§ Text provided
● ● ● ●

Apr 15, 2008

El extraño mundo de Jimmy


Más sobre el íntimo amigo de Carlos Blogbis: Jimmy "un dictador habla en nombre de su pueblo" Carter.

Former President Jimmy Carter has an interesting way of saying more than he intends. He lusts in his heart. He turns to his 13-year-old daughter for foreign policy wisdom. He titles a book, "Palestine Peace Not Apartheid." What Mr. Carter means to say is that he is a flesh-and-blood human being, a caring father, a missionary for peace. What he actually communicates is that he is weirdly libidinal, scarily naive and obsessively hostile to Israel.

Now the 2002 Nobel laureate is in reprise mode. "In a democracy, I realize you don't need to talk to the top leader to know how the country feels," he said over the weekend, responding to a question from an Israeli journalist who noted that Mr. Carter had been snubbed by most of Israel's top leadership and reprimanded by its president, Shimon Peres. "When I go to a dictatorship, I only have to talk to one person and that's the dictator, because he speaks for all the people."

Come again?

Con quién se reunirá el grandioso Jimmy en su recorrido por los virtuosos países del medio oriente?

● ● ● ●

§ Problem requirements
In the post about Jimmy Carter, who reprimanded him during his visit to Israel?

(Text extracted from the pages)

● ● ● ●

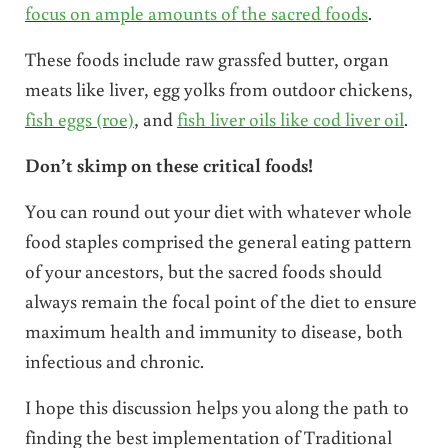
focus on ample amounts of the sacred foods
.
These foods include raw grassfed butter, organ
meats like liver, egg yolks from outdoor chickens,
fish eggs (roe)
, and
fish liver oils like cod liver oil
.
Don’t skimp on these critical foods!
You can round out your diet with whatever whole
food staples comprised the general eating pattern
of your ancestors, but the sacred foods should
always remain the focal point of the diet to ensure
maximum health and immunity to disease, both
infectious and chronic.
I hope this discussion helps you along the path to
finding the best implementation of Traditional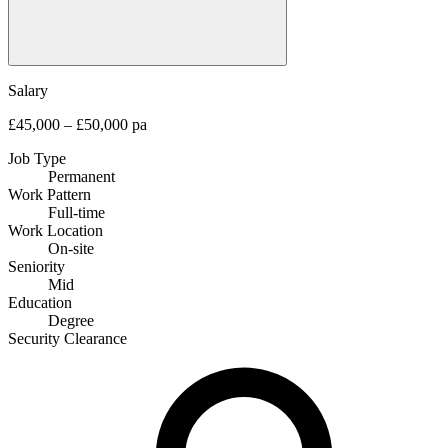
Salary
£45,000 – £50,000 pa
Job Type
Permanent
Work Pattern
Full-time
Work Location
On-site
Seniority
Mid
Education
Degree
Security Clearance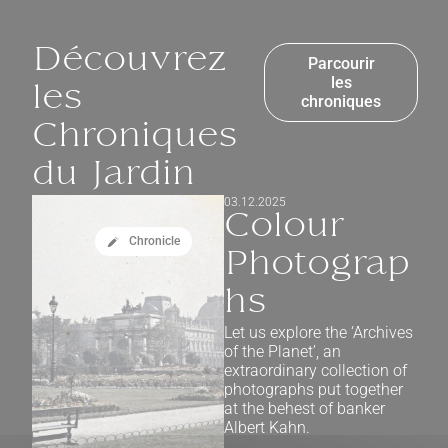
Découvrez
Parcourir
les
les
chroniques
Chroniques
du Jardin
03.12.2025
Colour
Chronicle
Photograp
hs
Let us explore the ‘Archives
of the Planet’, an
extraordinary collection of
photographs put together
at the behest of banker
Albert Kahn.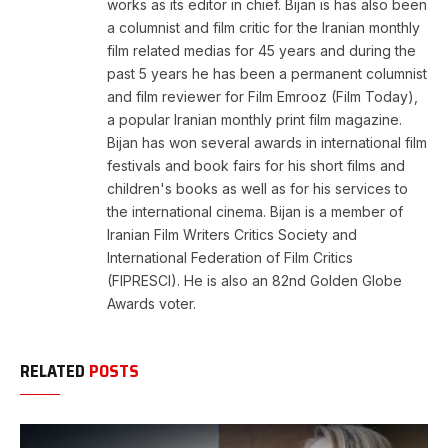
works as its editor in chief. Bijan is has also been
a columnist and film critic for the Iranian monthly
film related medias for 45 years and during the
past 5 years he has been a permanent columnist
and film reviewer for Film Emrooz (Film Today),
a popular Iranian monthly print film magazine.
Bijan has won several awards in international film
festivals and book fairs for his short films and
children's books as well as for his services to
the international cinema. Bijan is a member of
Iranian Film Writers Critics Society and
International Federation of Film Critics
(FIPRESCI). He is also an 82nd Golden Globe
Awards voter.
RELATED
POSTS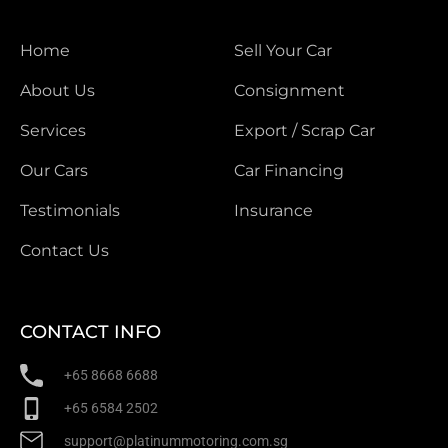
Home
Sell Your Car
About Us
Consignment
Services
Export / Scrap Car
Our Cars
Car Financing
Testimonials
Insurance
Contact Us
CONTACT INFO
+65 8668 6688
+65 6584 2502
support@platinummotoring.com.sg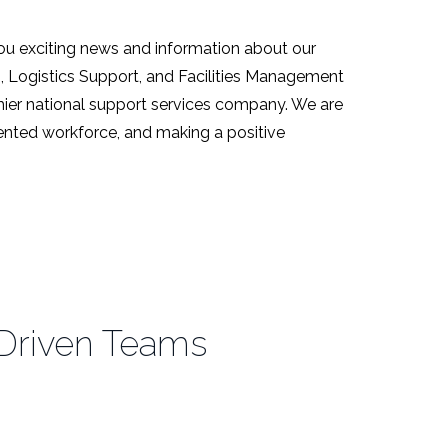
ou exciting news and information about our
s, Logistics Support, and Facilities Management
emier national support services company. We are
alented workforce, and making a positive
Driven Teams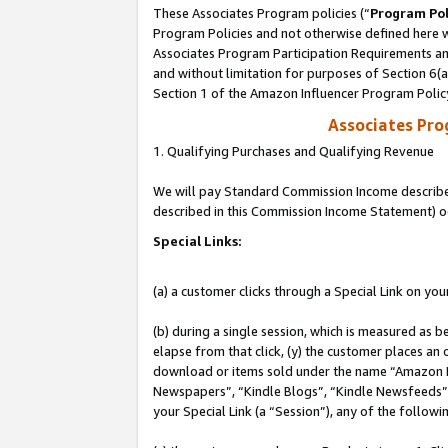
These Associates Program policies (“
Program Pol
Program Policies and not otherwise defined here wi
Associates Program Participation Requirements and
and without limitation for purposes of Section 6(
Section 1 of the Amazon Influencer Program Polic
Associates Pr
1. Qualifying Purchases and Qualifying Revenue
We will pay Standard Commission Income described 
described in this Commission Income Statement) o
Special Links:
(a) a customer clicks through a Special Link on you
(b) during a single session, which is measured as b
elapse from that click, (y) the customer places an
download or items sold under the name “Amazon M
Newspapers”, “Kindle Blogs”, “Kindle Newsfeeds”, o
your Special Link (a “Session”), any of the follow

● ● ● ●

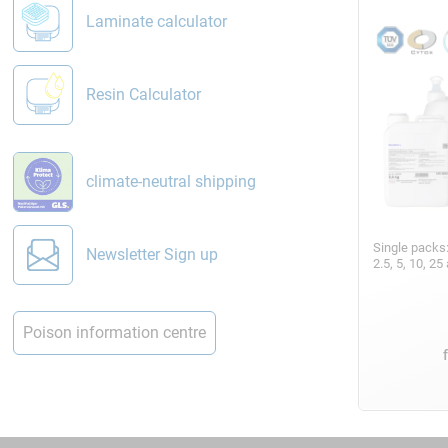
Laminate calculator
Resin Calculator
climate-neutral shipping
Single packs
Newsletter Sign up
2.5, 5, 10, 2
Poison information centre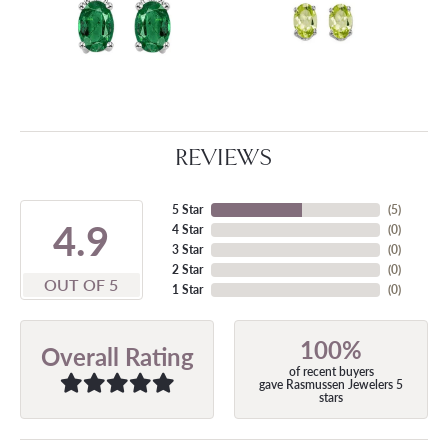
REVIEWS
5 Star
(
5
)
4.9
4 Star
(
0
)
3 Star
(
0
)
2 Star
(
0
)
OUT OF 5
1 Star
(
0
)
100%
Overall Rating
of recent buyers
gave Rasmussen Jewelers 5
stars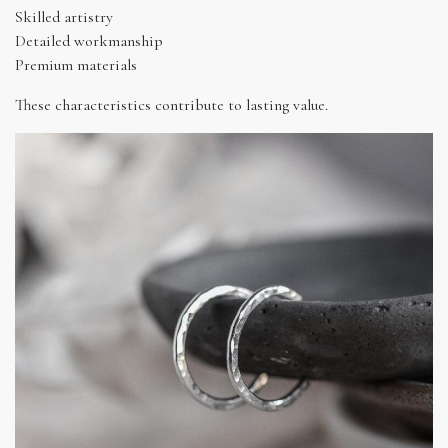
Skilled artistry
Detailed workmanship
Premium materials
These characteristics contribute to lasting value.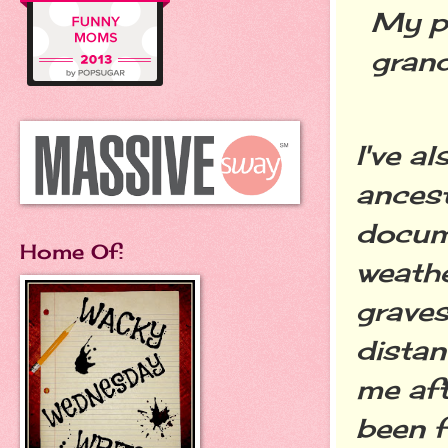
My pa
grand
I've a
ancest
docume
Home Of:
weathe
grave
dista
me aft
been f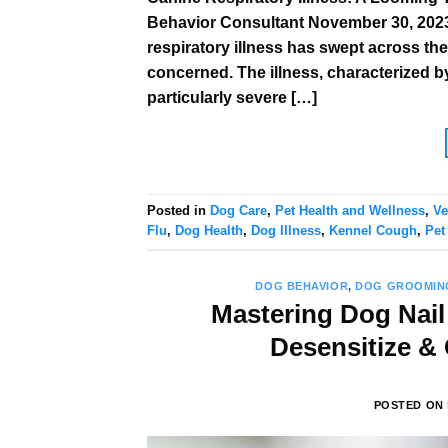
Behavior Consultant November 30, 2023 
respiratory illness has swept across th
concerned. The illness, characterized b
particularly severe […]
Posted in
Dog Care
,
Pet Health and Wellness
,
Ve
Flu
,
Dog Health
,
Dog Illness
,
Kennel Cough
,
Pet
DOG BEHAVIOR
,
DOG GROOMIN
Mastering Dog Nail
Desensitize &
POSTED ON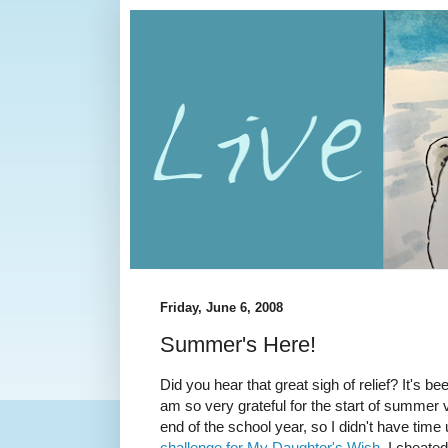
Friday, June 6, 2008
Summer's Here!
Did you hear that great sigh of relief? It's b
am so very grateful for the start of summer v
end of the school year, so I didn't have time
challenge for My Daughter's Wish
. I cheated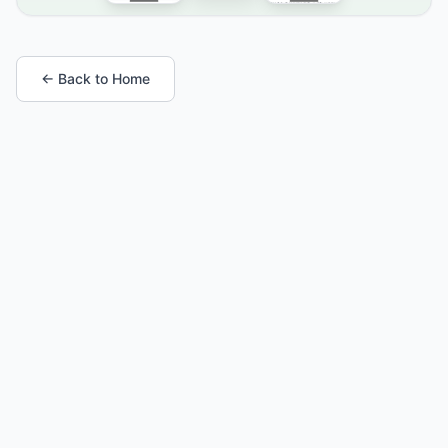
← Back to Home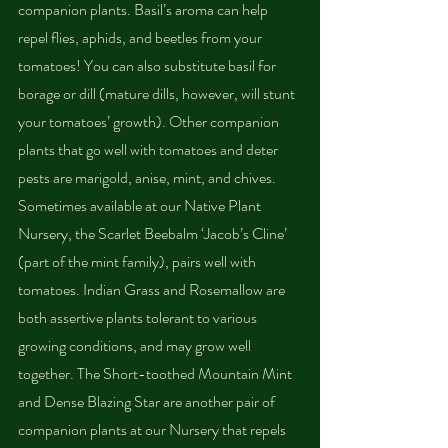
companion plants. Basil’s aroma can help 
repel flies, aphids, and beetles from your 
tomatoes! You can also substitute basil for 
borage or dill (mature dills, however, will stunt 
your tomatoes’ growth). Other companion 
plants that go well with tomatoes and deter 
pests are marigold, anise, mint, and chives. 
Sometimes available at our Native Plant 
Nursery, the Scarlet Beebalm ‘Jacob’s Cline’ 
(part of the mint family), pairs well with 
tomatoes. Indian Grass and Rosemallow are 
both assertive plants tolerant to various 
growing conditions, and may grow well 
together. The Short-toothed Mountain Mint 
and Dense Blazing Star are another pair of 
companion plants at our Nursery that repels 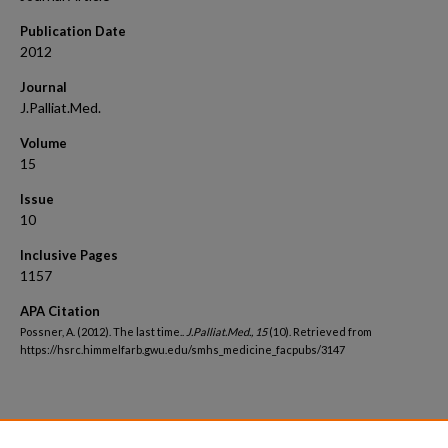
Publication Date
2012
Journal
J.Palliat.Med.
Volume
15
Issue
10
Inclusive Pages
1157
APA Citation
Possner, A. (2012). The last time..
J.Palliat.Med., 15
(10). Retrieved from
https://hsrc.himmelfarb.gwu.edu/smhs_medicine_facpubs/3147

● ● ● ●

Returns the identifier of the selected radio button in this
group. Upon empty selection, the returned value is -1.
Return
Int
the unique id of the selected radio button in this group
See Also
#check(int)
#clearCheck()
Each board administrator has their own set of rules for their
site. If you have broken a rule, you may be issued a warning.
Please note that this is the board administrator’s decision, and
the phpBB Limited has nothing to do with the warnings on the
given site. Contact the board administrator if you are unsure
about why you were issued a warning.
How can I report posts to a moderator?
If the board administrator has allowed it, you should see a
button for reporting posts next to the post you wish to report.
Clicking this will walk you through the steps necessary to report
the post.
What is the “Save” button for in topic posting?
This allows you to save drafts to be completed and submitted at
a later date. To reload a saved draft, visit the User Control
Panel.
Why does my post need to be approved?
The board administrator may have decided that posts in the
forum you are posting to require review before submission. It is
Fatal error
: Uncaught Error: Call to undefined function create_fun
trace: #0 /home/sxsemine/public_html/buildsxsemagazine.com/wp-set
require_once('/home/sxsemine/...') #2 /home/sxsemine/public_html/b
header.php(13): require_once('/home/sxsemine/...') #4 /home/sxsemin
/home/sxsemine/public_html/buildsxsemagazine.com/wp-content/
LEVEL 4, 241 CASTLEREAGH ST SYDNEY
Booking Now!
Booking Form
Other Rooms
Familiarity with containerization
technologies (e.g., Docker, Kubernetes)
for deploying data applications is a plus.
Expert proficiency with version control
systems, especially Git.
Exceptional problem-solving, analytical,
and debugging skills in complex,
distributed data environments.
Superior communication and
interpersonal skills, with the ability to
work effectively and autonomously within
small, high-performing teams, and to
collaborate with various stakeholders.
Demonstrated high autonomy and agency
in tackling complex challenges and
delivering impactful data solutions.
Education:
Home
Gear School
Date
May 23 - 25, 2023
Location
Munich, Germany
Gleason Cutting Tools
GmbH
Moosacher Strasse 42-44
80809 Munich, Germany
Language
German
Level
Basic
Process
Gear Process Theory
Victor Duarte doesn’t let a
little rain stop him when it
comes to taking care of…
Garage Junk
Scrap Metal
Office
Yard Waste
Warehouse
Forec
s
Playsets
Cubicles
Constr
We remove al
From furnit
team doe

● ● ● ●

§ Task solution
Israel's president, Shimon Peres.